__Document extract__
Data Analysis

Andrey Shestakov (avshestakov@hse.ru)

Boosting.¹

^{1. Some materials are taken from machine learning course of Victor Kitov}

Let's recall previous lecture¶

Ensembles¶

Random Forests, Bagging
Stacking, Blending

Boosting¶

Linear ensembles¶

$$ F(x)=f_{0}(x)+\alpha_{1}h_{1}(x)+...+\alpha_{M}h_{M}(x) $$

Regression: $\widehat{y}(x)=F(x)$

Binary classification: $score(y|x)=F(x),\,\widehat{y}(x)= sign(F(x))$

Notation: $h_{1}(x),...h_{M}(x)$ are called base learners, weak learners, base models.
Too expensive to optimize $f_{0}(x),h_{1}(x),...h_{M}(x)$ and $\alpha_{1},...\alpha_{M}$ jointly for large $M$.
May lead to overfitting
Idea: optimize $f_{0}(x)$ and then each pair $(h_{m}(x),\,\alpha_{m})$ greedily.

Forward stagewise additive modeling (FSAM)¶

Input:

training dataset $(x_{i},y_{i}),\,i=1,2,...N$;
loss function $\mathcal{L}(f,y)$,
general form of "base learner" $h(x|\gamma)$ (dependent from parameter $\gamma$)
number $M$ of successive additive approximations.

ALGORITHM:

Fit initial approximation $f_{0}(x)=\arg\min_{f}\sum_{i=1}^{N}\mathcal{L}(f(x_{i}),y_{i})$
For $m=1,2,...M$:
1. find next best classifier $$ (\alpha_{m},h_{m})=\arg\min_{h,\alpha}\sum_{i=1}^{N}\mathcal{L}(f_{m-1}(x_{i})+\alpha h(x_{i}),\,y_{i}) $$
2. set $$ f_{m}(x)=f_{m-1}(x)+\alpha_{m}h_{m}(x) $$ Output: approximation function $f_{M}(x)=f_{0}(x)+\sum_{m=1}^{M}\alpha_{m}h_{m}(x)$

Comments on FSAM¶

Number of steps $M$ should be determined by performance on validation set.

Element and region listings:
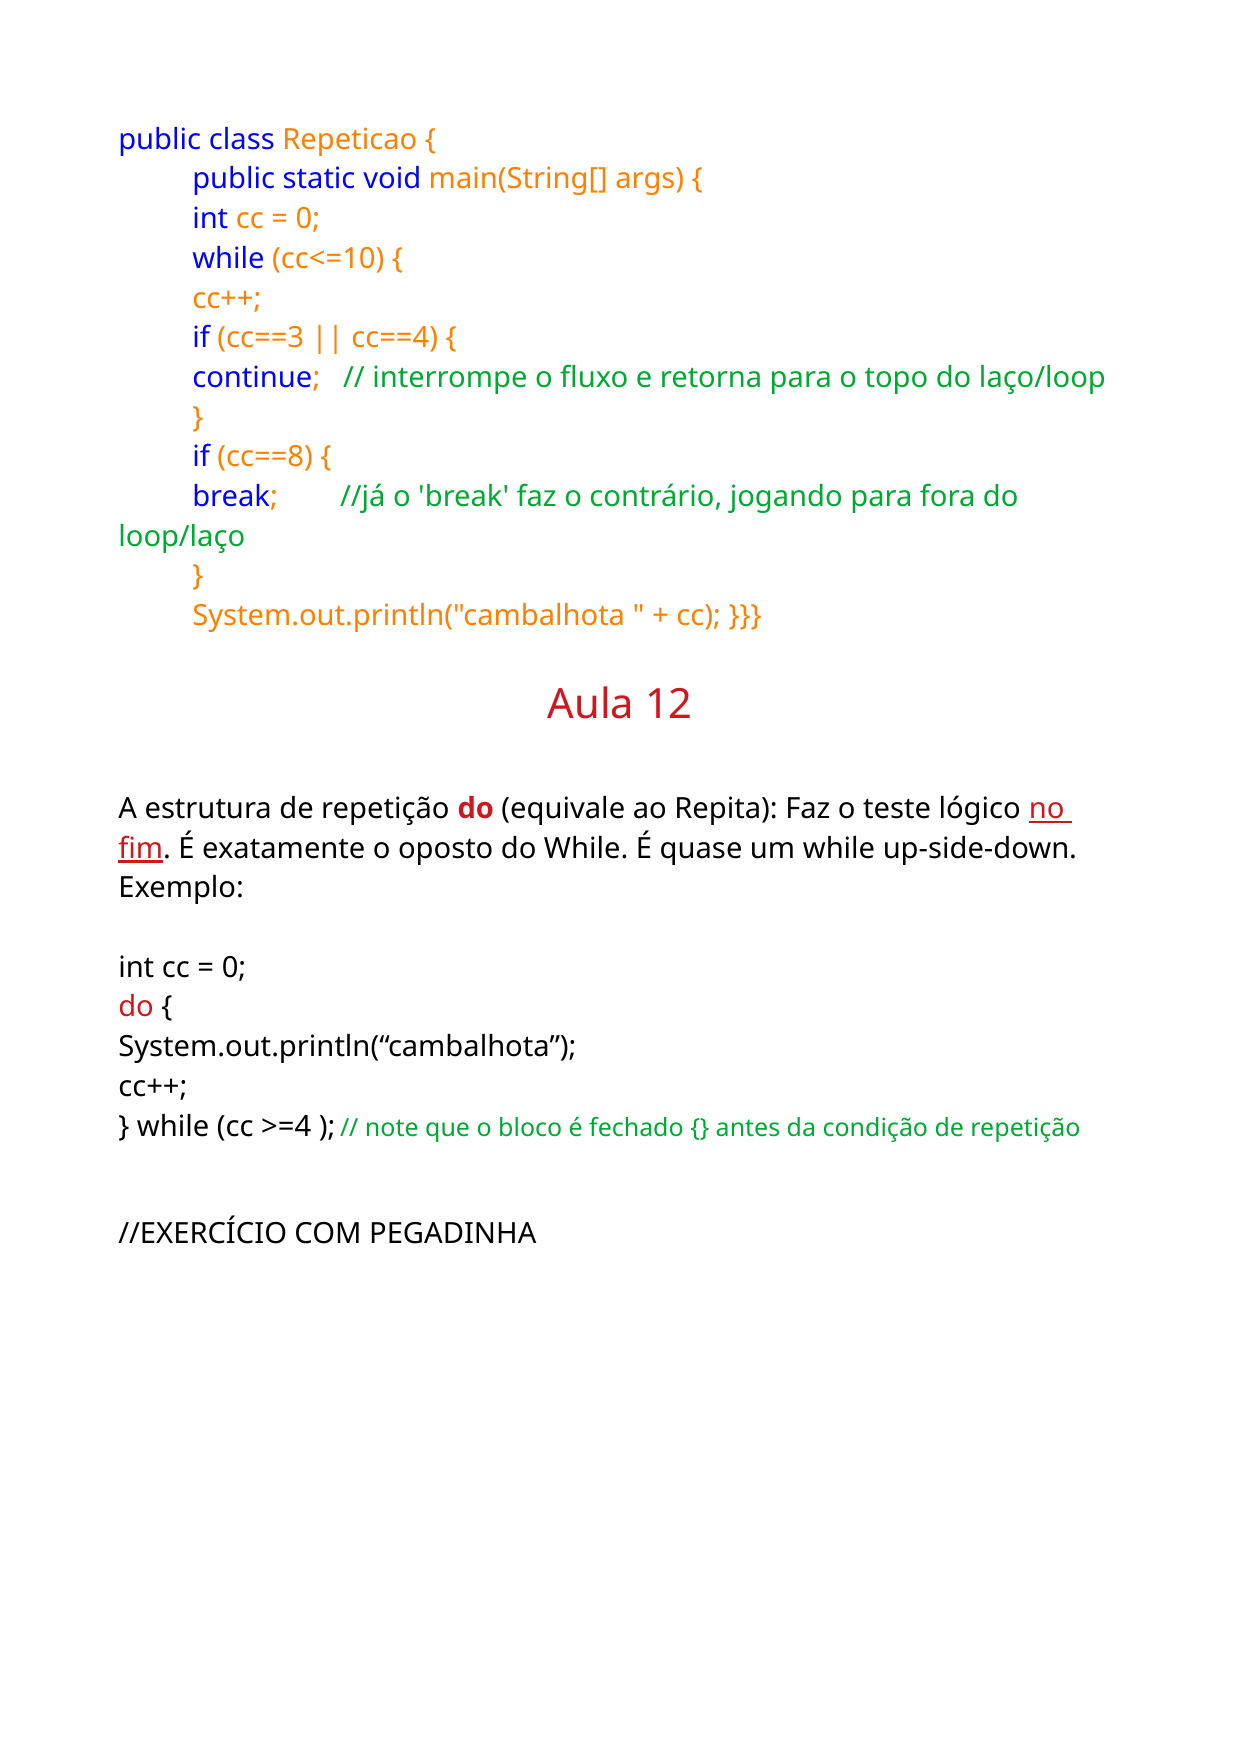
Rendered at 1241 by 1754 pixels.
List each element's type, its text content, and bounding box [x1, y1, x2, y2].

text if (cc==3 || cc==4) { [118, 317, 1122, 356]
text } [118, 555, 1122, 594]
text System.out.println("cambalhota " + cc); }}} [118, 594, 1122, 634]
text while (cc<=10) { [118, 237, 1122, 277]
text continue; // interrompe o fluxo e retorna para o topo do laço/loop [118, 356, 1122, 396]
text public static void main(String[] args) { [118, 158, 1122, 197]
text } [118, 396, 1122, 436]
text public class Repeticao { [118, 118, 1122, 158]
text A estrutura de repetição do (equivale ao Repita): Faz o teste lógico no fim. É exatamente o oposto do While. É quase um while up-side-down. Exemplo: [118, 787, 1122, 906]
text break; //já o 'break' faz o contrário, jogando para fora do loop/laço [118, 475, 1122, 555]
text cc++; [118, 1065, 1122, 1105]
text cc++; [118, 277, 1122, 317]
text if (cc==8) { [118, 436, 1122, 475]
text } while (cc >=4 ); // note que o bloco é fechado {} antes da condição de repetição [118, 1105, 1122, 1144]
text //EXERCÍCIO COM PEGADINHA [118, 1213, 1122, 1252]
text System.out.println(“cambalhota”); [118, 1025, 1122, 1065]
text int cc = 0; [118, 197, 1122, 237]
text do { [118, 986, 1122, 1025]
text Aula 12 [118, 674, 1122, 731]
text int cc = 0; [118, 946, 1122, 986]
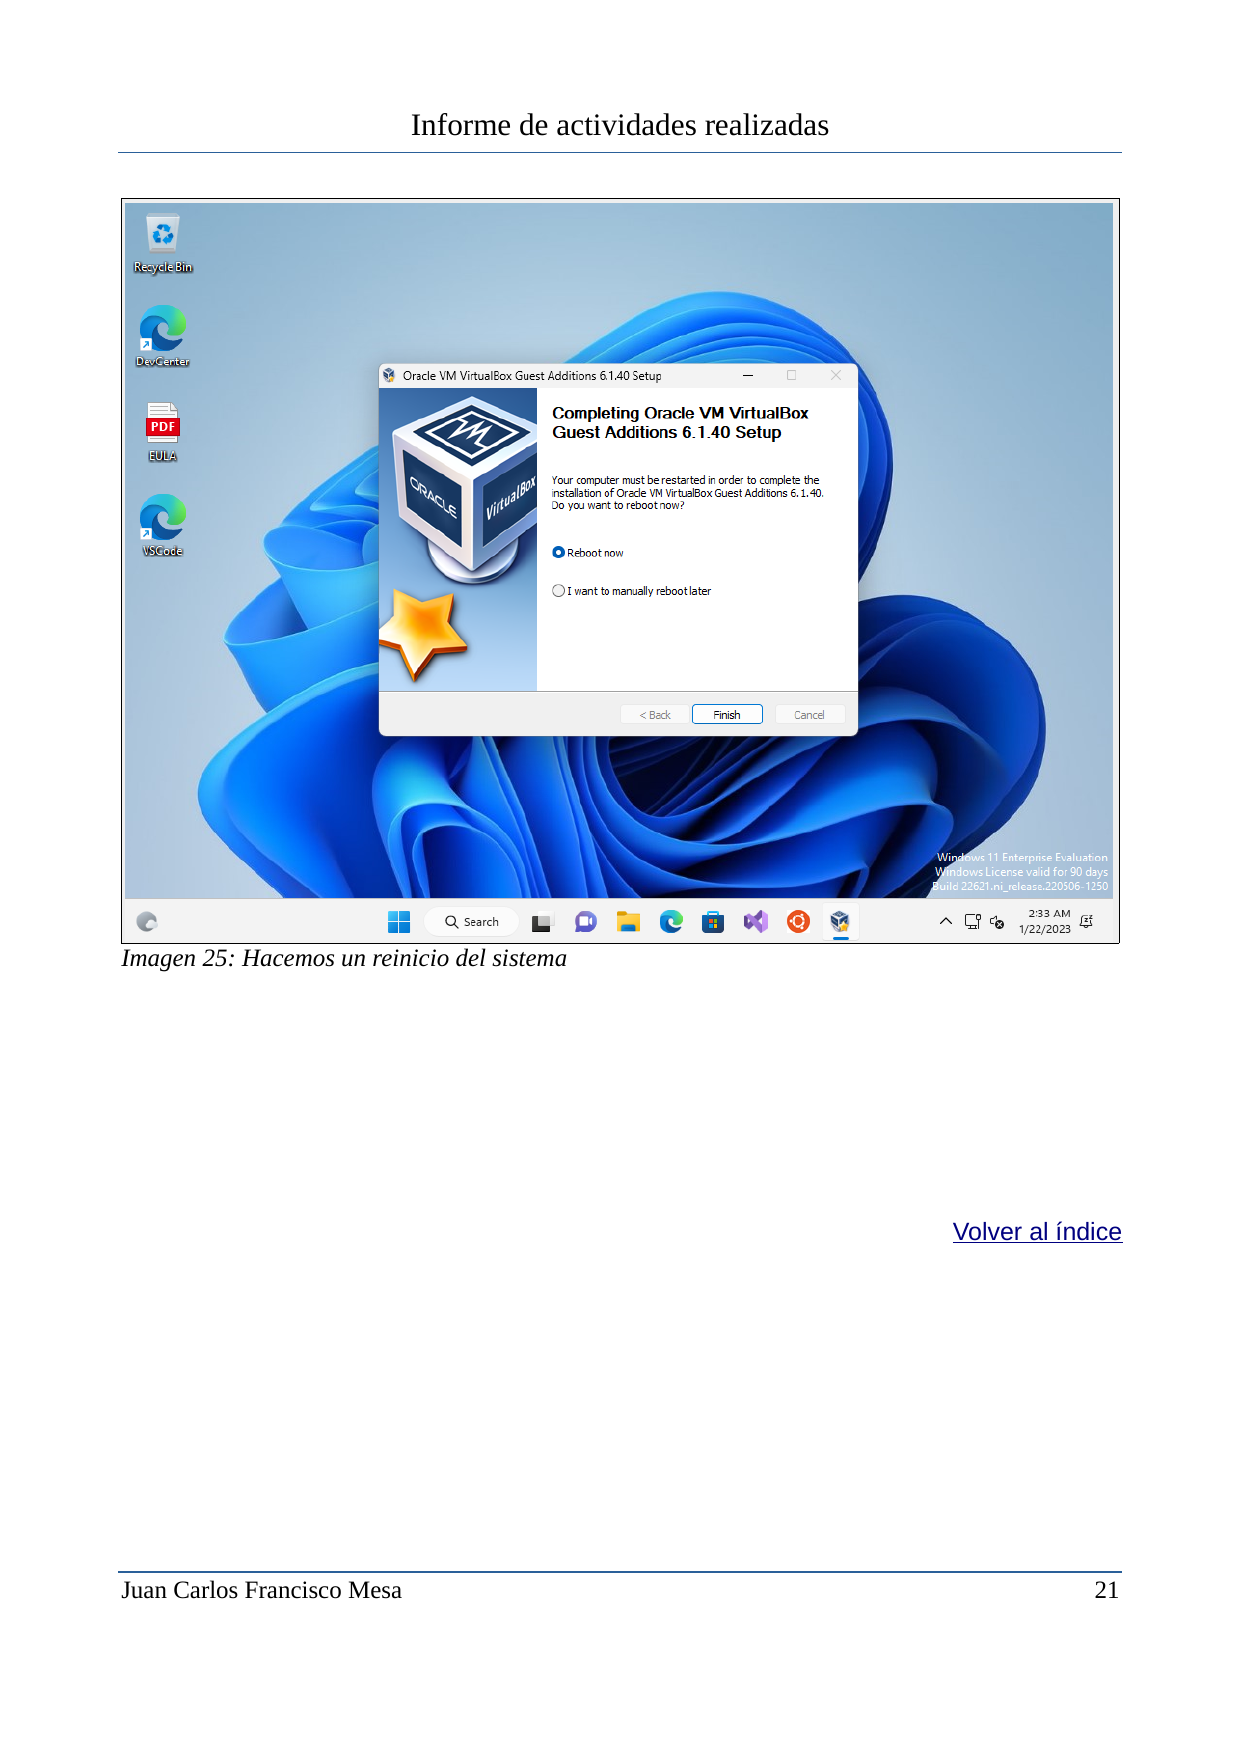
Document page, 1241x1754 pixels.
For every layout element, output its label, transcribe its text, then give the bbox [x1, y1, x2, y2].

__Do this__
Answer these questions about the boosting lecture notes, using only what they state:
(a) What three names are given to $h_{1}(x),...h_{M}(x)$?
(b) According to the comments on FSAM, how should the number of steps $M$ be determined?
(c) In binary classification, how is the predicted label $\widehat{y}(x)$ obtained from $F(x)$?

__Completed exercise__
(a) Base learners, weak learners, and base models.
(b) By performance on a validation set.
(c) As the sign of $F(x)$, that is, $\widehat{y}(x)=sign(F(x))$.